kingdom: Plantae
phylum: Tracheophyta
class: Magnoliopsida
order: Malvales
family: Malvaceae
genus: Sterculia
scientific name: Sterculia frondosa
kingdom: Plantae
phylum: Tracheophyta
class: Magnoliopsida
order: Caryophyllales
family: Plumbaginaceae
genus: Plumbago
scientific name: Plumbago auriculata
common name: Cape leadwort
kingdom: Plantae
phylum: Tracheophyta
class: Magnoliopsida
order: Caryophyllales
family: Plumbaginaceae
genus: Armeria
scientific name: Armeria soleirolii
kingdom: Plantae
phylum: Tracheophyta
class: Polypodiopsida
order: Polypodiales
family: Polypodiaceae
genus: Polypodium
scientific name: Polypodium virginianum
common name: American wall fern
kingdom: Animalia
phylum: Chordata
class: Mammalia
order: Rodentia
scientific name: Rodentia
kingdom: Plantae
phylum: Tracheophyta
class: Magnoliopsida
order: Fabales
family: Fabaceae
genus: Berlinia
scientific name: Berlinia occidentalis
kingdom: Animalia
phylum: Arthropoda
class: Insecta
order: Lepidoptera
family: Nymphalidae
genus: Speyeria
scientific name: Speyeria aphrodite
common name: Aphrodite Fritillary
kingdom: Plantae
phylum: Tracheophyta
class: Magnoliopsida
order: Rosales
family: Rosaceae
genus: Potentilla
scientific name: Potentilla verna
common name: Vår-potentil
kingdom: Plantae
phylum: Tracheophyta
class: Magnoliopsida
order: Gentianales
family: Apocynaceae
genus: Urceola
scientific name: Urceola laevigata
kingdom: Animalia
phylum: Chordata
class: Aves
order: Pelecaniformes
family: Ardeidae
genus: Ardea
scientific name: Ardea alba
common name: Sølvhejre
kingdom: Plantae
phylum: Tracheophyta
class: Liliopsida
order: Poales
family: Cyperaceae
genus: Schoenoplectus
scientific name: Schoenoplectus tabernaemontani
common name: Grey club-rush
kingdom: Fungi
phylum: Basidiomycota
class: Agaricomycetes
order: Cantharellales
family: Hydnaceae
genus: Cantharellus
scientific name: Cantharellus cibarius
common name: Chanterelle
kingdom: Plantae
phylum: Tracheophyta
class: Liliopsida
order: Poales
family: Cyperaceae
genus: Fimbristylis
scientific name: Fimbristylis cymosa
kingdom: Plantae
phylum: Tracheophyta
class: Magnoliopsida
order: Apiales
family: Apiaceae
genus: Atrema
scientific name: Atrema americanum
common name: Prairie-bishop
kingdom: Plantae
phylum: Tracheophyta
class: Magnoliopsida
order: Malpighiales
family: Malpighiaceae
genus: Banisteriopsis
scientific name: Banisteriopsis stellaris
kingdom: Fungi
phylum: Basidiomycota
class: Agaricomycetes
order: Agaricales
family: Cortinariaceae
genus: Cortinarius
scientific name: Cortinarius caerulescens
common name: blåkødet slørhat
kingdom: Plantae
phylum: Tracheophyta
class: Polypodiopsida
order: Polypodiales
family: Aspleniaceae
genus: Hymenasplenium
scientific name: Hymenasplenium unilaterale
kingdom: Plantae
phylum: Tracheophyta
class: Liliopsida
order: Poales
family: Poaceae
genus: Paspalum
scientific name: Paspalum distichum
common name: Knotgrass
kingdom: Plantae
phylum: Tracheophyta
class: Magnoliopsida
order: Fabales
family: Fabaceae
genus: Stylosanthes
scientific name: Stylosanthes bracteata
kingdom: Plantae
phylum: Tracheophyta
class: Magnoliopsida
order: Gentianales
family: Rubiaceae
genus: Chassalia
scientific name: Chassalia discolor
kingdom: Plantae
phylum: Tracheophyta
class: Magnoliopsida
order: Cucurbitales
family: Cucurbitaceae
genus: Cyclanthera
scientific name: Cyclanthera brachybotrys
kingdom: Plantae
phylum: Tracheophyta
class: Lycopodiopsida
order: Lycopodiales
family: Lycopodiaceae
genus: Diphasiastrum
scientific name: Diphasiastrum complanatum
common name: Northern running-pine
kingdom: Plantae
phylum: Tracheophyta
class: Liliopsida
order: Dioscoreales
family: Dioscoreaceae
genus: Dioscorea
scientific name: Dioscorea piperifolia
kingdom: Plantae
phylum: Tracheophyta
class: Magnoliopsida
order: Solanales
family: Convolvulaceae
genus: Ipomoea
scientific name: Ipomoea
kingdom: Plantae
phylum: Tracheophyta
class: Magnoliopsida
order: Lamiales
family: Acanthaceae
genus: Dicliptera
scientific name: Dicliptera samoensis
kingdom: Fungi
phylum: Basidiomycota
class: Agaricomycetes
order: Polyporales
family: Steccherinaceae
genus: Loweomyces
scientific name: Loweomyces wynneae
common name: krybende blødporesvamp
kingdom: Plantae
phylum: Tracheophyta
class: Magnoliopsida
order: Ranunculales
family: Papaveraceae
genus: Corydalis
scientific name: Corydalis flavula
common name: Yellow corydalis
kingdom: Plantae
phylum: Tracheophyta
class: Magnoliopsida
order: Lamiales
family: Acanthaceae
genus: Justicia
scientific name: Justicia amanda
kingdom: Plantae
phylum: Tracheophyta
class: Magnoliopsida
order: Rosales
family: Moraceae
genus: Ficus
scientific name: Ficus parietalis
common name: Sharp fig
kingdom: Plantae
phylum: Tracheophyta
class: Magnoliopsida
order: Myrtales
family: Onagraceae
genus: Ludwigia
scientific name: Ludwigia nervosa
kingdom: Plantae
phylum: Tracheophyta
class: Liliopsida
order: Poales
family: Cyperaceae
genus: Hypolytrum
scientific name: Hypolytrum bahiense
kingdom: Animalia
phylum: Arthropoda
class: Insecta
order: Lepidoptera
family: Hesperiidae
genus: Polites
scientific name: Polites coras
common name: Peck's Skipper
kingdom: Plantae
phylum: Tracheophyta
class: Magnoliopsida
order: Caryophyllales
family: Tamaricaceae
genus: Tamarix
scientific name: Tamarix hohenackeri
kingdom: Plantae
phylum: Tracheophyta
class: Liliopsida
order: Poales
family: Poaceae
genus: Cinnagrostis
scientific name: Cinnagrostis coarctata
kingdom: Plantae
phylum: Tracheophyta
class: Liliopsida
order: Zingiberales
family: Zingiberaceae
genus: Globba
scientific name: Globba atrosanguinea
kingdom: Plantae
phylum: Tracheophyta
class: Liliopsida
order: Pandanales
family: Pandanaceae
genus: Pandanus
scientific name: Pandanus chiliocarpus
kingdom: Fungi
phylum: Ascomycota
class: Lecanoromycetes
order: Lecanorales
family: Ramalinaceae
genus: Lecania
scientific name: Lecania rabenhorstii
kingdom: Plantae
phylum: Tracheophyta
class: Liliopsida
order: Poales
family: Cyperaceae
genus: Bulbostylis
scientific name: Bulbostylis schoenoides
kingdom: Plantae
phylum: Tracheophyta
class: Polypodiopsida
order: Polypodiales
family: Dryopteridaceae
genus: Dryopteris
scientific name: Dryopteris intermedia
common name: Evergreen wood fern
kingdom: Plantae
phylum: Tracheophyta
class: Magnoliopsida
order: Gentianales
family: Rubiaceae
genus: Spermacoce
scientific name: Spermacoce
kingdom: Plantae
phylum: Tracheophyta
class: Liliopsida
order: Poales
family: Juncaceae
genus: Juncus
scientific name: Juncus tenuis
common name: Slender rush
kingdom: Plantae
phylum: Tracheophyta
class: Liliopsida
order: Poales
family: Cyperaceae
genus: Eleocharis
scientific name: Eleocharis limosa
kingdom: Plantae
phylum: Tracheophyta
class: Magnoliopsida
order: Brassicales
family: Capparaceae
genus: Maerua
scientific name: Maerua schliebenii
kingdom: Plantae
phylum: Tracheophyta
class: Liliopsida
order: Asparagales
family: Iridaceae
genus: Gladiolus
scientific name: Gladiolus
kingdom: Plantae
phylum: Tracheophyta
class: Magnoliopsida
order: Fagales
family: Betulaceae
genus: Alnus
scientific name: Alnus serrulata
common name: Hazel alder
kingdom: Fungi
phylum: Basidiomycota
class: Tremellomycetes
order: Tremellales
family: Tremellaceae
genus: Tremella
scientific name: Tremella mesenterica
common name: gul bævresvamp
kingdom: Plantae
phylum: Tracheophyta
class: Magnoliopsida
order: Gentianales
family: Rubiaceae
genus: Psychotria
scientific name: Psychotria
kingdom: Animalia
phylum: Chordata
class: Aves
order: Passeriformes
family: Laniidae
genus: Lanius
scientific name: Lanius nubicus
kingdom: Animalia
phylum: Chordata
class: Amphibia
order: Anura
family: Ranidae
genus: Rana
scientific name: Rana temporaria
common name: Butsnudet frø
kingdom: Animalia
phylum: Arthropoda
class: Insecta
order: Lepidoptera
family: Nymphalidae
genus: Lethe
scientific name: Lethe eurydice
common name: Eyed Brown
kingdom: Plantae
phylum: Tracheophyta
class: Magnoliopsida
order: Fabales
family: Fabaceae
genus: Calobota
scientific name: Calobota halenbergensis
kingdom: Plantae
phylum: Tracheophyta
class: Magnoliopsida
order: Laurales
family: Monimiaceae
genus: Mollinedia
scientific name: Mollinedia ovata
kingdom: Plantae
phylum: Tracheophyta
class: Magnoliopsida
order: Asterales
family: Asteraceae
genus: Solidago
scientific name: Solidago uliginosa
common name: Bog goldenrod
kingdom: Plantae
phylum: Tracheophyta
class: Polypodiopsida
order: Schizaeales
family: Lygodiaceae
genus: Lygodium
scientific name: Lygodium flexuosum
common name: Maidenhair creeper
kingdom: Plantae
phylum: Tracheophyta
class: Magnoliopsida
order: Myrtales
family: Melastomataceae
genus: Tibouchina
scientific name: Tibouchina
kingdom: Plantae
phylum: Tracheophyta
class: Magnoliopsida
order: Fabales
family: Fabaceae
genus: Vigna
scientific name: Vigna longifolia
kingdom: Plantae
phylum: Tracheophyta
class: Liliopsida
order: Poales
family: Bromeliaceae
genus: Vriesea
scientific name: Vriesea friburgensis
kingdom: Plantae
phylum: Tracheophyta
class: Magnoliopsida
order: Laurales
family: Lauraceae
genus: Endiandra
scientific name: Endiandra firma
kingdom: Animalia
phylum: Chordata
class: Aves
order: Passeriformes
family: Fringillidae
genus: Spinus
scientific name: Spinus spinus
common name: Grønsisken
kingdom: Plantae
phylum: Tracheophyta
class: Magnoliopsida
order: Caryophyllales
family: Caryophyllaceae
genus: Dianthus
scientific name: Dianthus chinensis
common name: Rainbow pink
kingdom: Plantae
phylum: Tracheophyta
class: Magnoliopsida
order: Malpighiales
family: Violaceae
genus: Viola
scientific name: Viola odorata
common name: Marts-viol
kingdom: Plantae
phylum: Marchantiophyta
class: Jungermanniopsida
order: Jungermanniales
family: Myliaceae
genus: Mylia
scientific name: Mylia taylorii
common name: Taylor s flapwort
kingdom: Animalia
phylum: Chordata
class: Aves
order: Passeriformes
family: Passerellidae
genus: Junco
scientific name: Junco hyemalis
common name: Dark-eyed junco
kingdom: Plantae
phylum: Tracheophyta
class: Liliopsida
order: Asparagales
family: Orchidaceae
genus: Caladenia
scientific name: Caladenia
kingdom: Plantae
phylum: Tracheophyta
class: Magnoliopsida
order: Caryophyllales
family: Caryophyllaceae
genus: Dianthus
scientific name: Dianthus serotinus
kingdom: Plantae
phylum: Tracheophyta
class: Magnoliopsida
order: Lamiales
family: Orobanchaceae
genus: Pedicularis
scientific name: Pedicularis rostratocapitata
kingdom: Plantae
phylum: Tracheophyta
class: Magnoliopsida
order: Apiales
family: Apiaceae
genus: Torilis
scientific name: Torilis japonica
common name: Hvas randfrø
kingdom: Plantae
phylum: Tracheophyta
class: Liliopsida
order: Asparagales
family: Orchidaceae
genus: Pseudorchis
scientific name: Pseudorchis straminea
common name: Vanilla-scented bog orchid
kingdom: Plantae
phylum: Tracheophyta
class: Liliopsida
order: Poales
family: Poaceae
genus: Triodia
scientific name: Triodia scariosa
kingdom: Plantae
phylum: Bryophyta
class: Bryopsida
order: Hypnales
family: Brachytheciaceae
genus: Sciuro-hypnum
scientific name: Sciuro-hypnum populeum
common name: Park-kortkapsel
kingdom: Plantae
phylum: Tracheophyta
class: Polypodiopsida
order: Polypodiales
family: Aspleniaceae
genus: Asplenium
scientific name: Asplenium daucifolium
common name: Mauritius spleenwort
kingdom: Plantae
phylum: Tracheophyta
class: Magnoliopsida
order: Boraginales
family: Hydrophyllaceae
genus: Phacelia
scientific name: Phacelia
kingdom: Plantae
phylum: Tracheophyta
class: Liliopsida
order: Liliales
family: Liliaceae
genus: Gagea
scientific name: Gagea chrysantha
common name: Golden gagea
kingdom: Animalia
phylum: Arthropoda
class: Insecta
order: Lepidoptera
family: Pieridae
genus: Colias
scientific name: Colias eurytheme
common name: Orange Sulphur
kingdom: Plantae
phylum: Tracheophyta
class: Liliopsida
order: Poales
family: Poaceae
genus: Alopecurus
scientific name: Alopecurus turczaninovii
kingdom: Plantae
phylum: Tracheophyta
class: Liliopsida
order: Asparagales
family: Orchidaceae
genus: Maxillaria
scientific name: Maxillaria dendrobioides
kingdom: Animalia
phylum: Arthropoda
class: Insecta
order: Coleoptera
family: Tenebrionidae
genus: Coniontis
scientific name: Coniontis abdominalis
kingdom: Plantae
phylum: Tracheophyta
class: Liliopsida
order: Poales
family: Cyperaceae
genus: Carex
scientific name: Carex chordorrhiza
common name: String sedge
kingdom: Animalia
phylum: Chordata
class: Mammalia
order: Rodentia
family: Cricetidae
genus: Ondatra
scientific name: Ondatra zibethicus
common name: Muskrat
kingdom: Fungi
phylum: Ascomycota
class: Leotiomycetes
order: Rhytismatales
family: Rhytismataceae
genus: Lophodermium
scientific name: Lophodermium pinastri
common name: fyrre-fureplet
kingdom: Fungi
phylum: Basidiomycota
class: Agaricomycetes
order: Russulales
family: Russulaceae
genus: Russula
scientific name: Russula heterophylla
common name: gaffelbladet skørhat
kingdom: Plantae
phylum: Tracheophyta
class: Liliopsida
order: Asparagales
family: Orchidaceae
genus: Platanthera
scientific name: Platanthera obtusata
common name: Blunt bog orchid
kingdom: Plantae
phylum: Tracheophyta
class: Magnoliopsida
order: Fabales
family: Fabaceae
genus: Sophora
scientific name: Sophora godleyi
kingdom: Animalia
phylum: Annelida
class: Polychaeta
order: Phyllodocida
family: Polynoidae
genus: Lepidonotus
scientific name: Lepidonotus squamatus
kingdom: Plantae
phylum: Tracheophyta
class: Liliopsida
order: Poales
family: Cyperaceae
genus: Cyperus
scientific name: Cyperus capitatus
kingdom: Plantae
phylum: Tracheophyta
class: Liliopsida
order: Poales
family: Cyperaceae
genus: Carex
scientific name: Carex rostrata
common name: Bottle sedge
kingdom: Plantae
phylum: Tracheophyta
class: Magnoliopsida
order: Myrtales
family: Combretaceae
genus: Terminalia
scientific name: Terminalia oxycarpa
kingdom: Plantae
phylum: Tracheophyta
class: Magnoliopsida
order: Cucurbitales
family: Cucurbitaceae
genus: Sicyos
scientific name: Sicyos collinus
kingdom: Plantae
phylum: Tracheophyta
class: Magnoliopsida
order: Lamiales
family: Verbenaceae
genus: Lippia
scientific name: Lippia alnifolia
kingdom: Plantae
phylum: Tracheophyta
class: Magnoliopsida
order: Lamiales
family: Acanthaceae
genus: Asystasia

------------------------------------------------------------

DESCRIPTION OF THE TASK:
Return everything from the line containing "genus: Torilis" down to the line containing "common name: Vanilla-scented bog orchid", both included, reproducing those lines of the data verbatim.

OUTPUT OF THE EXERCISE:
genus: Torilis
scientific name: Torilis japonica
common name: Hvas randfrø
kingdom: Plantae
phylum: Tracheophyta
class: Liliopsida
order: Asparagales
family: Orchidaceae
genus: Pseudorchis
scientific name: Pseudorchis straminea
common name: Vanilla-scented bog orchid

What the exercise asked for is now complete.